On the other hand, the lambda function supplies the filtering functionality intrinsically. When filter() is called, it applies the lambda function to all the values in numberList1, winnowing out the negative numbers and zero value – just like the user-defined function.
However, the solution is less readable compared to the user-defined function. Also, since filter() returns an iterator, the final list isn't made straightaway. As you can see, the list() function is used to process the iterator and return a list.
We've explained how filter() works with a basic example, but filter() isn't limited to use with Boolean functions. The function works just as well with other types of functions and returns values based on truthfulness.
Here's another example to consider:
>>> def identity(x): ... return x ... >>> identity(42) 42 >>> objects = [0, 1, [], 4, 5, "", None, 8] >>> list(filter(identity, objects)) [1, 4, 5, 8]
The identity() function is the filtering function in this example, and it won't explicitly return a True or False value. However, it returns the same argument it takes.
The 0, [], None, and " " values are false, so the function accepts their value and filters them out. You will notice that the resultant list only has the values that Python considers True.

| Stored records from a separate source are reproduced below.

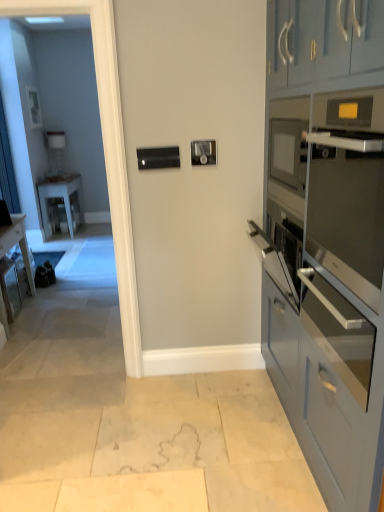
Question: Is matte blue cabinets at right at the left side of white glossy table at left?

Choices:
 (A) yes
 (B) no

Answer: (B)

Question: Can you confirm if matte blue cabinets at right is wider than white glossy table at left?

Choices:
 (A) yes
 (B) no

Answer: (A)

Question: From the image's perspective, is matte blue cabinets at right on top of white glossy table at left?

Choices:
 (A) no
 (B) yes

Answer: (A)

Question: Are matte blue cabinets at right and white glossy table at left making contact?

Choices:
 (A) yes
 (B) no

Answer: (B)

Question: Is matte blue cabinets at right not close to white glossy table at left?

Choices:
 (A) no
 (B) yes

Answer: (B)

Question: From a real-world perspective, is matte blue cabinets at right positioned under white glossy table at left based on gravity?

Choices:
 (A) no
 (B) yes

Answer: (A)

Question: Considering the relative sizes of satin silver oven at right, which is the second oven in top-to-bottom order, and wooden desk at left in the image provided, is satin silver oven at right, which is the second oven in top-to-bottom order, bigger than wooden desk at left?

Choices:
 (A) yes
 (B) no

Answer: (B)

Question: From a real-world perspective, is satin silver oven at right, which is the second oven in top-to-bottom order, physically below wooden desk at left?

Choices:
 (A) no
 (B) yes

Answer: (A)

Question: Is satin silver oven at right, which is the second oven in top-to-bottom order, with wooden desk at left?

Choices:
 (A) yes
 (B) no

Answer: (B)

Question: Does satin silver oven at right, the 1th oven positioned from the bottom, contain wooden desk at left?

Choices:
 (A) no
 (B) yes

Answer: (A)

Question: Is satin silver oven at right, which is the second oven in top-to-bottom order, far from wooden desk at left?

Choices:
 (A) no
 (B) yes

Answer: (B)

Question: Does satin silver oven at right, which is the second oven in top-to-bottom order, have a greater height compared to wooden desk at left?

Choices:
 (A) no
 (B) yes

Answer: (A)

Question: From the image's perspective, would you say matte blue cabinets at right is shown under satin silver oven at right, which is the second oven from bottom to top?

Choices:
 (A) yes
 (B) no

Answer: (A)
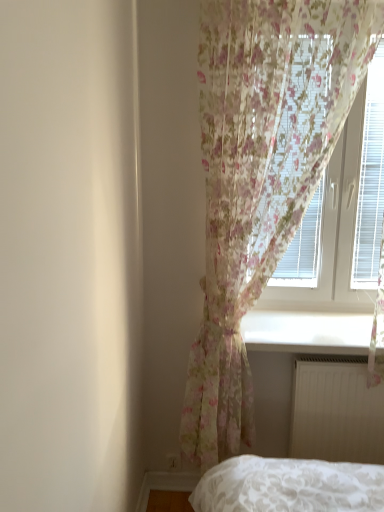
Question: Is translucent floral curtain at upper right positioned beyond the bounds of white smooth window sill at lower center?

Choices:
 (A) no
 (B) yes

Answer: (B)

Question: Is translucent floral curtain at upper right directly adjacent to white smooth window sill at lower center?

Choices:
 (A) yes
 (B) no

Answer: (B)

Question: Is white smooth window sill at lower center inside translucent floral curtain at upper right?

Choices:
 (A) no
 (B) yes

Answer: (A)

Question: From a real-world perspective, is translucent floral curtain at upper right positioned over white smooth window sill at lower center based on gravity?

Choices:
 (A) yes
 (B) no

Answer: (A)

Question: Can you confirm if translucent floral curtain at upper right is thinner than white smooth window sill at lower center?

Choices:
 (A) no
 (B) yes

Answer: (B)

Question: Is translucent floral curtain at upper right at the left side of white smooth window sill at lower center?

Choices:
 (A) yes
 (B) no

Answer: (B)

Question: Is floral sheer curtain at upper right not close to white matte radiator at lower right?

Choices:
 (A) no
 (B) yes

Answer: (A)

Question: From the image's perspective, is floral sheer curtain at upper right on white matte radiator at lower right?

Choices:
 (A) no
 (B) yes

Answer: (B)

Question: Can you confirm if floral sheer curtain at upper right is thinner than white matte radiator at lower right?

Choices:
 (A) yes
 (B) no

Answer: (B)

Question: Can you confirm if floral sheer curtain at upper right is positioned to the left of white matte radiator at lower right?

Choices:
 (A) no
 (B) yes

Answer: (B)

Question: Is white matte radiator at lower right located within floral sheer curtain at upper right?

Choices:
 (A) yes
 (B) no

Answer: (A)

Question: Are floral sheer curtain at upper right and white matte radiator at lower right beside each other?

Choices:
 (A) no
 (B) yes

Answer: (A)

Question: Is white matte radiator at lower right at the back of white smooth window sill at lower center?

Choices:
 (A) no
 (B) yes

Answer: (A)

What's more, if you pass None to the "function" argument, then the filter() function returns all the elements in the "iterable" argument that evaluate to true. Let's have a look:
>>> objects = [0, 1, [], 4, 5, " ", None, 8] >>> list(filter(None, objects)) [1, 4, 5, 8]
Now, let's consider a third example. Let's say you want to extract even numbers from a list of numbers. Taking the simplistic approach of writing a for loop would give us the following program:
>>> numberList = [1, 3, 10, 45, 6, 50] >>> def extract_even(numberList): ... evenNumberList = [] ... for number in numberList: ... if number % 2 == 0: # Filtering condition ... evenNumberList.append(number) ... return evenNumberList ... >>> extract_even(numberList) [10, 6, 50]
As you can see, the extract_even() function accepts an iterable with integers and returns a list of even numbers. The conditional statement tests every value and filters out the odd numbers.
When dealing with code like this, you can employ the filter() function by writing the filtering logic in a short predicate function:
>>> numberList = [1, 3, 10, 45, 6, 50] >>> def is_even(number): ... return number % 2 == 0 # Filtering condition ... >>> list(filter(is_even, numberList)) [10, 6, 50]
Now, the is_even() function accepts integers and returns True if it is even. The filter() call winnows out the undesired odd numbers, and as a result, we get a list of even numbers. Not only is the code shorter, but it's also more efficient than the previous solution involving a for loop.